**Directions**
Once the line with "left wrist: (425, 221)" is found in the entries below, repeat it and each following line exactly, up to and including the line with "left elbow: (561, 425)". Add no other lines.

[Entries taken from a collection]

..........

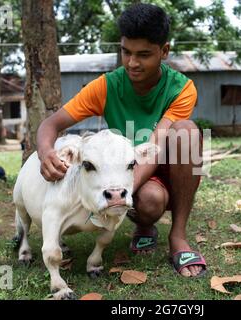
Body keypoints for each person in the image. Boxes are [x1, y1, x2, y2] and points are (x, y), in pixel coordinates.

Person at [37, 3, 206, 277]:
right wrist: (45, 151)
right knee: (150, 201)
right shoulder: (106, 86)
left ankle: (178, 236)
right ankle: (144, 225)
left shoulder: (181, 88)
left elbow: (154, 148)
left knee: (186, 131)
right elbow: (51, 124)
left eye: (144, 55)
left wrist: (117, 195)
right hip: (133, 176)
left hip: (168, 169)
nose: (132, 63)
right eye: (126, 52)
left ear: (164, 52)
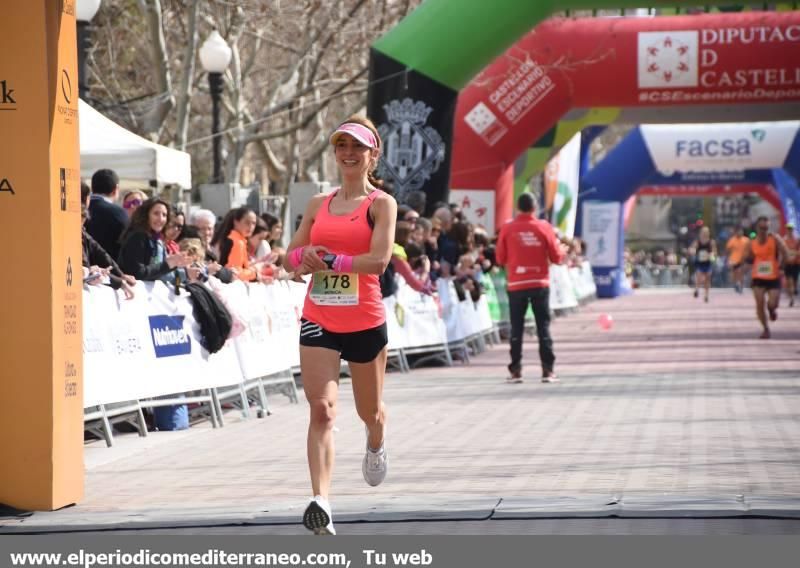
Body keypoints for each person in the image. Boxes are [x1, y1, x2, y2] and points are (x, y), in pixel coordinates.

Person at [285, 116, 396, 536]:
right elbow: (288, 258)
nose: (348, 154)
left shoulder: (381, 204)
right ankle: (321, 503)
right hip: (320, 317)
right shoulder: (318, 204)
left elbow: (379, 261)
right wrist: (305, 257)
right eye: (341, 146)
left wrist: (333, 260)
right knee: (322, 409)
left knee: (371, 411)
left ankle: (376, 441)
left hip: (365, 319)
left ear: (372, 155)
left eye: (357, 147)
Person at [495, 192, 564, 384]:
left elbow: (499, 258)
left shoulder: (508, 228)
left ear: (518, 207)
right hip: (540, 283)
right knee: (543, 327)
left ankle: (516, 371)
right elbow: (557, 257)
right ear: (535, 208)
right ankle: (548, 371)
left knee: (516, 327)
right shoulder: (544, 227)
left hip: (516, 283)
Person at [118, 197, 192, 284]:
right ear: (146, 215)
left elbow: (164, 276)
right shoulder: (138, 237)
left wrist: (179, 269)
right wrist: (169, 264)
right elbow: (138, 273)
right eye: (156, 214)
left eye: (164, 215)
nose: (161, 219)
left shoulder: (157, 240)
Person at [745, 216, 794, 339]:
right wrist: (742, 267)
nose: (764, 231)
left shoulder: (775, 239)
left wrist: (783, 266)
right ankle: (765, 328)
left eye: (766, 228)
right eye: (762, 228)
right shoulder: (752, 242)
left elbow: (786, 253)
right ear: (757, 228)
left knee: (773, 303)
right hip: (758, 277)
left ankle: (772, 310)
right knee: (759, 303)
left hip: (773, 277)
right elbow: (748, 258)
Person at [85, 169, 129, 260]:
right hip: (110, 269)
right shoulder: (118, 213)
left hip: (83, 268)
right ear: (116, 189)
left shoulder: (80, 210)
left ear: (92, 188)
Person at [211, 207, 259, 282]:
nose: (251, 227)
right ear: (236, 222)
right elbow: (235, 272)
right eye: (247, 222)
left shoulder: (236, 239)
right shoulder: (237, 242)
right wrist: (255, 273)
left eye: (253, 223)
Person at [689, 226, 717, 303]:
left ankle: (706, 295)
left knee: (707, 278)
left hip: (707, 263)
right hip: (700, 262)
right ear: (700, 233)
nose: (705, 234)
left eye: (706, 232)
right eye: (703, 232)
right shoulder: (698, 241)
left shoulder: (711, 242)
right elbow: (692, 248)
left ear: (708, 233)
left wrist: (712, 255)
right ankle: (697, 289)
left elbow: (714, 252)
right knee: (699, 275)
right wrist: (693, 251)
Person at [726, 226, 749, 293]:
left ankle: (741, 286)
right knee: (734, 273)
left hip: (743, 259)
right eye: (738, 231)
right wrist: (727, 259)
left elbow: (749, 249)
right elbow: (728, 249)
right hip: (733, 259)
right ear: (735, 232)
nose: (740, 232)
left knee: (740, 272)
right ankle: (735, 284)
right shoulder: (732, 240)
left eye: (741, 231)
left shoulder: (746, 240)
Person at [782, 222, 799, 307]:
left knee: (794, 282)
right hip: (787, 263)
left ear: (793, 230)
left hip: (796, 263)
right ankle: (791, 298)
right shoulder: (784, 240)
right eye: (788, 229)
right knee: (789, 281)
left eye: (791, 229)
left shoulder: (797, 240)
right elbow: (782, 252)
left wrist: (793, 254)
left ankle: (794, 291)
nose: (789, 230)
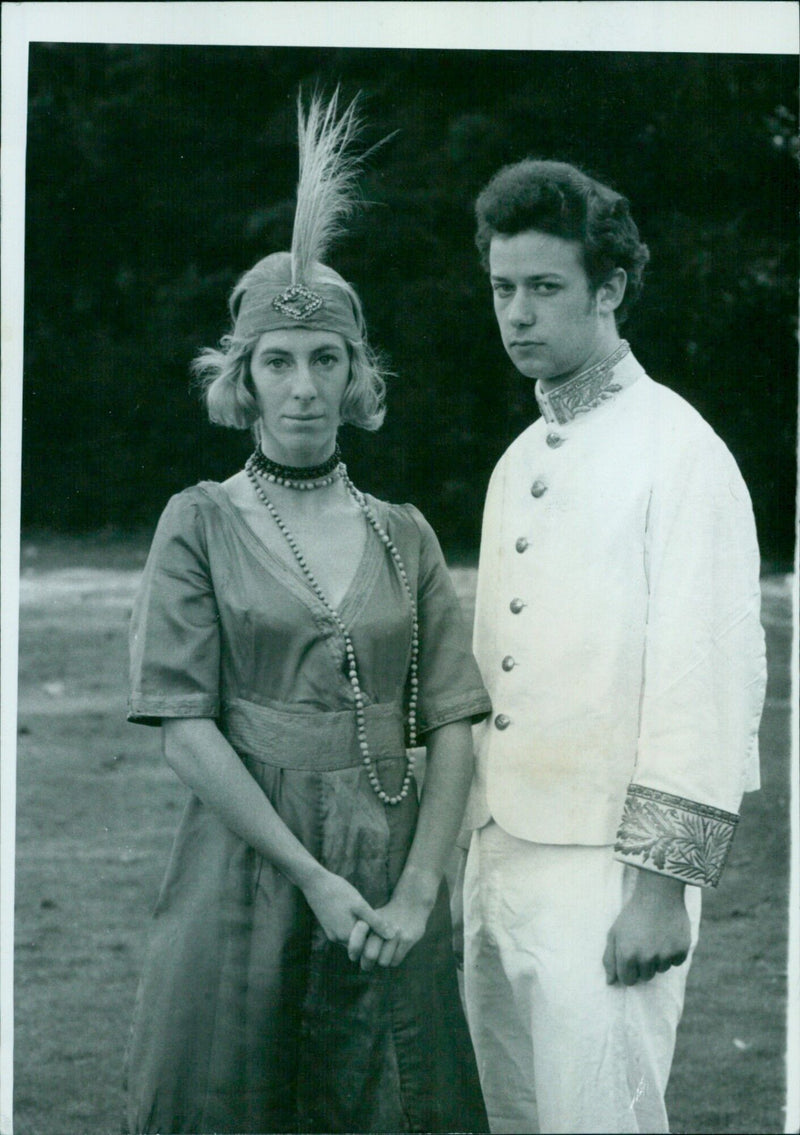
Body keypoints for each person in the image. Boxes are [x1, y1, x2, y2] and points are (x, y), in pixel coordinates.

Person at [123, 92, 490, 1135]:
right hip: (246, 876)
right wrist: (311, 878)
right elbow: (187, 734)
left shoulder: (402, 532)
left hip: (387, 891)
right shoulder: (195, 523)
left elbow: (454, 720)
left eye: (325, 358)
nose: (302, 386)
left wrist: (418, 889)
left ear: (356, 372)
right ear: (240, 376)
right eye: (276, 362)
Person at [459, 159, 767, 1134]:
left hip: (605, 876)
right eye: (502, 288)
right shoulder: (517, 461)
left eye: (543, 288)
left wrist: (657, 892)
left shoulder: (678, 452)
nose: (516, 313)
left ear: (609, 288)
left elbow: (704, 682)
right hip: (495, 862)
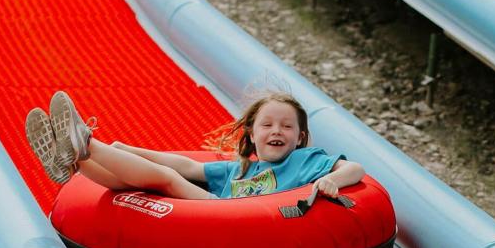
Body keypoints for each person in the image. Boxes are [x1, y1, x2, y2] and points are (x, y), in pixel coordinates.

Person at [24, 90, 364, 200]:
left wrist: (333, 180)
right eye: (268, 125)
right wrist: (126, 149)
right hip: (217, 211)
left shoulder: (306, 161)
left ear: (300, 137)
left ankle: (85, 143)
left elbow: (355, 169)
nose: (278, 131)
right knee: (137, 182)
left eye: (287, 127)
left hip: (229, 217)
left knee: (168, 182)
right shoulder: (242, 167)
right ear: (252, 132)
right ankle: (73, 162)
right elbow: (187, 166)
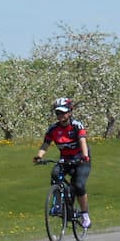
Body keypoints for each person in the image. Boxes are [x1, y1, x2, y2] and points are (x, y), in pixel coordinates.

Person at [34, 97, 91, 228]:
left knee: (79, 185)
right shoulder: (53, 129)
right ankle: (58, 204)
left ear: (70, 112)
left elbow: (82, 140)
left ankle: (85, 215)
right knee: (55, 174)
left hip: (80, 159)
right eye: (58, 113)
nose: (60, 116)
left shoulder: (76, 126)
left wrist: (84, 156)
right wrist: (39, 156)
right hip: (65, 159)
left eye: (63, 113)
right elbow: (46, 144)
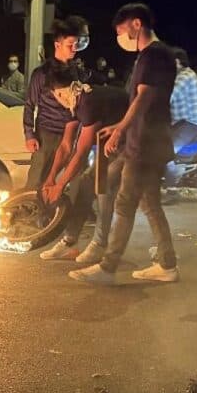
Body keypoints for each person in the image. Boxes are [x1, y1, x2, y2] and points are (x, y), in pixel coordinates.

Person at [69, 3, 179, 284]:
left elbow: (143, 98)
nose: (120, 37)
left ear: (136, 24)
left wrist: (120, 129)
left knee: (125, 202)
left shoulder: (153, 55)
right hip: (149, 140)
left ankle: (108, 267)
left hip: (145, 144)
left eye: (121, 30)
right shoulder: (156, 55)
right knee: (150, 204)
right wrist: (120, 127)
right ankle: (167, 265)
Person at [37, 67, 130, 264]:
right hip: (110, 142)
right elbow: (65, 146)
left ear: (61, 92)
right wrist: (51, 179)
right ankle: (69, 242)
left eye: (55, 95)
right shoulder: (73, 102)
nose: (56, 99)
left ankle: (99, 245)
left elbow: (81, 153)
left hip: (136, 140)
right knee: (87, 184)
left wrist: (60, 186)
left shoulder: (88, 102)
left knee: (104, 186)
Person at [22, 16, 89, 189]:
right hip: (47, 135)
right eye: (69, 45)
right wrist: (29, 135)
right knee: (37, 181)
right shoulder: (42, 74)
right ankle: (32, 206)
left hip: (73, 134)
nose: (74, 49)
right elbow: (29, 105)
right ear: (57, 45)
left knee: (76, 180)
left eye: (76, 44)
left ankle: (69, 206)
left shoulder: (77, 73)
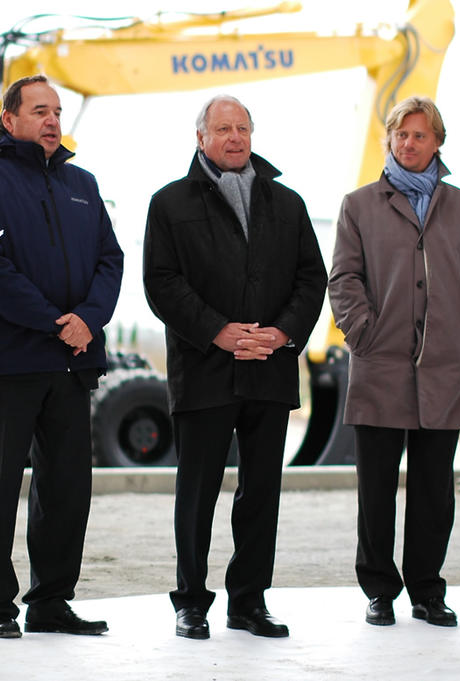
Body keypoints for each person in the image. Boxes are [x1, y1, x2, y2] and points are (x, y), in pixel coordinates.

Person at [143, 94, 327, 640]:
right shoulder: (169, 203)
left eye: (242, 128)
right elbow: (162, 282)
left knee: (261, 493)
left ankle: (248, 602)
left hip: (269, 367)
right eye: (222, 128)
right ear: (200, 138)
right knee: (197, 492)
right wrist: (218, 331)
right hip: (204, 368)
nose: (235, 137)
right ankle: (190, 602)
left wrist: (282, 333)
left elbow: (311, 277)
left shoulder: (287, 202)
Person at [0, 75, 123, 640]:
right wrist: (56, 323)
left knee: (66, 489)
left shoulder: (82, 183)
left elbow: (110, 259)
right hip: (7, 360)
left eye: (57, 112)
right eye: (40, 111)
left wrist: (88, 320)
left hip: (73, 360)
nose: (52, 121)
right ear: (10, 119)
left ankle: (51, 602)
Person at [329, 96, 460, 629]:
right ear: (390, 140)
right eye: (401, 134)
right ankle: (379, 590)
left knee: (433, 490)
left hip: (444, 367)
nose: (409, 143)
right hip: (379, 364)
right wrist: (363, 332)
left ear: (438, 142)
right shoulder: (359, 205)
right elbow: (343, 278)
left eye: (420, 135)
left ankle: (427, 590)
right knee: (375, 489)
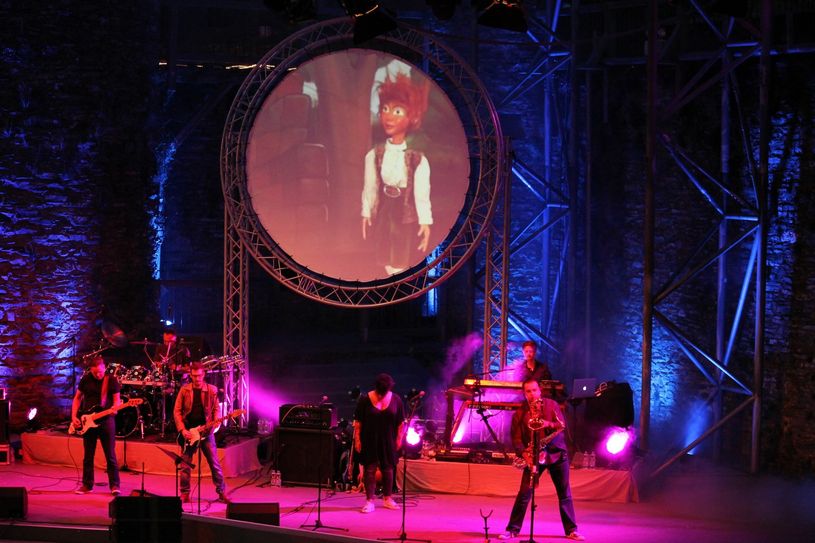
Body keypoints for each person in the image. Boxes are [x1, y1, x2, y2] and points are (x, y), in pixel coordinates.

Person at [361, 73, 433, 276]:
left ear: (412, 117)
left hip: (404, 213)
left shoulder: (417, 159)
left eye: (398, 111)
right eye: (385, 109)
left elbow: (421, 194)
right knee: (383, 253)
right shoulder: (375, 155)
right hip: (384, 208)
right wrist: (366, 212)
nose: (389, 116)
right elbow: (370, 186)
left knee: (400, 255)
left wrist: (425, 221)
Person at [498, 378, 584, 541]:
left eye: (534, 390)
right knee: (524, 494)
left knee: (564, 494)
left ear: (540, 391)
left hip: (557, 454)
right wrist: (526, 455)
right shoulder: (519, 413)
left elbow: (561, 425)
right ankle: (512, 529)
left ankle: (571, 530)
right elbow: (516, 439)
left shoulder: (552, 405)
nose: (532, 394)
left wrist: (547, 424)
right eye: (528, 391)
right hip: (534, 456)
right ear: (524, 394)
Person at [173, 361, 229, 503]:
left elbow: (216, 409)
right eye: (194, 376)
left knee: (214, 463)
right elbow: (177, 411)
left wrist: (216, 422)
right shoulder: (184, 390)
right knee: (185, 465)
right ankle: (184, 493)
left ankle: (222, 492)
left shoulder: (212, 390)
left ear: (203, 375)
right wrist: (182, 429)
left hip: (206, 432)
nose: (197, 379)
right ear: (190, 375)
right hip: (189, 432)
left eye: (199, 376)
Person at [353, 373, 405, 513]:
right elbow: (358, 422)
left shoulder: (396, 399)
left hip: (388, 439)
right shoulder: (365, 399)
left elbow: (401, 423)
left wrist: (399, 439)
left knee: (388, 468)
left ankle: (387, 498)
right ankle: (369, 501)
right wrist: (357, 440)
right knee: (370, 469)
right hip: (369, 439)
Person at [71, 355, 122, 495]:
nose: (98, 375)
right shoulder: (86, 379)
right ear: (90, 370)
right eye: (95, 373)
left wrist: (115, 408)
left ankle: (115, 485)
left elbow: (117, 400)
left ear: (104, 367)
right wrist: (74, 416)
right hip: (88, 421)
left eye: (100, 372)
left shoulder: (111, 380)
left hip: (106, 420)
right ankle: (87, 485)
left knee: (110, 455)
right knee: (88, 455)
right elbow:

..........

**Result of this exercise**
left wrist: (425, 221)
Person at [498, 378, 584, 541]:
left eye: (534, 390)
right knee: (524, 494)
left knee: (564, 494)
left ear: (540, 391)
left hip: (557, 454)
right wrist: (526, 455)
right shoulder: (519, 413)
left elbow: (561, 425)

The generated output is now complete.